Abstract 123: Genetic Deficiency Of The Ectoenzyme CD73 Increases Neutrophil Extracellular Trap Formation In Patients With ACDC

Abstract

Background/Purpose: CD73 is a ecto-5′-nucleotidase located on the plasma membrane that generates adenosine from AMP in the extracellular space, and functions as a checkpoint against immune and vascular activation. CD73 inhibitors that eliminate this immune checkpoint blockade are being studied in phase 2/3 cancer clinical trials. We recently identified that lack of CD73 promotes vascular thromboinflammation and neutrophil extracellular trap (NET) formation in mice. The role of CD73 in human NETosis, however, remains to be studied. Arterial calcification due to deficiency of CD73 (ACDC) is a rare, autosomal recessive condition (~20 patients globally) that results in occlusive peripheral vascular disease. We hypothesized that the congenital absence of CD73 and its function as an immune checkpoint would heighten innate immune activation in patients with ACDC. Methods: To test this hypothesis, six patients with molecularly confirmed ACDC were recruited to the NIH for mechanistic studies. Using purified neutrophils from ACDC patients and healthy controls, spontaneous and LPS-induced NET formation was quantified by both Sytox extracellular DNA (eDNA) labeling and NET-associated MPO activity.

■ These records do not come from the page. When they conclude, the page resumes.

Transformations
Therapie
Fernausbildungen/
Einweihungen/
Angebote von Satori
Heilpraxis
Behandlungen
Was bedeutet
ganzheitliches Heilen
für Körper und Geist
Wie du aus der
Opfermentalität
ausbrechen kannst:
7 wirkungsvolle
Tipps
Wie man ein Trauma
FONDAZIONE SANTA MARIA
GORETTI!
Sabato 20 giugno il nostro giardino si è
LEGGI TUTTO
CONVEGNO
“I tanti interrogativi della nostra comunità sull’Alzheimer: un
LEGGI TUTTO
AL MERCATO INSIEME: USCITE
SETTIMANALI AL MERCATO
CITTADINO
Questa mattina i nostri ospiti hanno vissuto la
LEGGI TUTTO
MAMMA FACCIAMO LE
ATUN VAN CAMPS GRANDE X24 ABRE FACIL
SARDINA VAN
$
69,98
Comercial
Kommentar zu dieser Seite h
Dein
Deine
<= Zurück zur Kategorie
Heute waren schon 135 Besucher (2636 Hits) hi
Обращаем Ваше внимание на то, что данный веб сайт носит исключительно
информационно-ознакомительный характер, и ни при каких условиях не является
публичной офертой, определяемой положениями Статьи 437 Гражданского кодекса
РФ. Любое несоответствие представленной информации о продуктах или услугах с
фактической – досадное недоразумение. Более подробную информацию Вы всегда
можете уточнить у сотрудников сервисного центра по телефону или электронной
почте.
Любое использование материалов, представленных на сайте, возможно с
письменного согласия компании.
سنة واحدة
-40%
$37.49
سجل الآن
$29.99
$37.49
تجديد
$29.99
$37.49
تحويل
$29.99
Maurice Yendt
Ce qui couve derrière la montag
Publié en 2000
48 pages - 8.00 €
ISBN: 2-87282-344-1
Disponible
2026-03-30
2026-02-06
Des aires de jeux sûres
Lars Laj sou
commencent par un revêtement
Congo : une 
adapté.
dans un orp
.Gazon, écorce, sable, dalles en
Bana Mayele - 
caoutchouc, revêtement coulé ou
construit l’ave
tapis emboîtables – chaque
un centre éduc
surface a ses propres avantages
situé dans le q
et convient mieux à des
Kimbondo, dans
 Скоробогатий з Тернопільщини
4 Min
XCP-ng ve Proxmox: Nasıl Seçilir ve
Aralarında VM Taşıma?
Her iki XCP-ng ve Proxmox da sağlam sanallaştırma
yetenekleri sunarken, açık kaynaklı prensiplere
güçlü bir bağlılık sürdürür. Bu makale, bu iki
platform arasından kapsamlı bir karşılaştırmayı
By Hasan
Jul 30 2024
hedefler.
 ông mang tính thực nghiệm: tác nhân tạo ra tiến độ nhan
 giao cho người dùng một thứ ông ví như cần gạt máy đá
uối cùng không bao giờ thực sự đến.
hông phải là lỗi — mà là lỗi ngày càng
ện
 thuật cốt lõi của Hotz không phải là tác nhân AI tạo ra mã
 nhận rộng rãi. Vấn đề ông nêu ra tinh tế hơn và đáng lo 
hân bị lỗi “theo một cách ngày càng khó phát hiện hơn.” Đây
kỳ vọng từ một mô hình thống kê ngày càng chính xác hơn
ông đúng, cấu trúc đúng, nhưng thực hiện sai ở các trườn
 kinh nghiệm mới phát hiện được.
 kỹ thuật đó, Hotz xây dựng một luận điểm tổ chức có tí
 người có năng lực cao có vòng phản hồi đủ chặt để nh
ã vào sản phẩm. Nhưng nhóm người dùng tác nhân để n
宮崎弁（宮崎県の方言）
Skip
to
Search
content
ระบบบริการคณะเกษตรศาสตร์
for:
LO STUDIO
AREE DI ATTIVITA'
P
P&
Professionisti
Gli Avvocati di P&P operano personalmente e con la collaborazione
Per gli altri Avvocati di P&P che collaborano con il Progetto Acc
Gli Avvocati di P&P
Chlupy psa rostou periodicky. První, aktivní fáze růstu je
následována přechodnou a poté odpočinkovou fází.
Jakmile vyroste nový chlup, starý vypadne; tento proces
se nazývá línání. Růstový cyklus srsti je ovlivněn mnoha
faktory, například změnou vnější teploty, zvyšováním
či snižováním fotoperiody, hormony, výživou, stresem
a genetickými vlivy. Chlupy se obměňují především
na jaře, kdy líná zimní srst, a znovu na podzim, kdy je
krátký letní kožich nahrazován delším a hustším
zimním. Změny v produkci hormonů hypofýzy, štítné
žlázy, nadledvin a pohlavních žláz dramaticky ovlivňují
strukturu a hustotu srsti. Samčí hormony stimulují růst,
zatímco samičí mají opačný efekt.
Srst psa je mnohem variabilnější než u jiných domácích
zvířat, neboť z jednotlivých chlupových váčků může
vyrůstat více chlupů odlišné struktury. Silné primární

Results: Absence of surface CD73 was confirmed by flow cytometry. Relative to healthy controls, four of six (4/6) patients with ACDC demonstrated increased ex vivo spontaneous NET formation, but not LPS-triggered NETosis. The four ACDC patients with increased spontaneous NETosis had a mean 1.7-fold increase in Sytox-stained eDNA and 2-fold increase in MPO activity compared with contemporary healthy controls. Conclusion: These data reveal marked, spontaneous NETosis in patients deficient in the ectoenzyme CD73. Comparison with LPS-stimulated neutrophils demonstrates near maximal NETosis at baseline in patients with ACDC, consistent with a model where CD73 tonically suppresses neutrophil activation to maintain vascular and immune homeostasis. Ongoing studies are exploring the mechanism of spontaneous NETosis, thrombin formation, and fibrinolysis in patients with ACDC. Taken together, these data will have relevance to patients with ACDC, and inform the thromboinflammatory risk of cancer patients receiving CD73 inhibitors.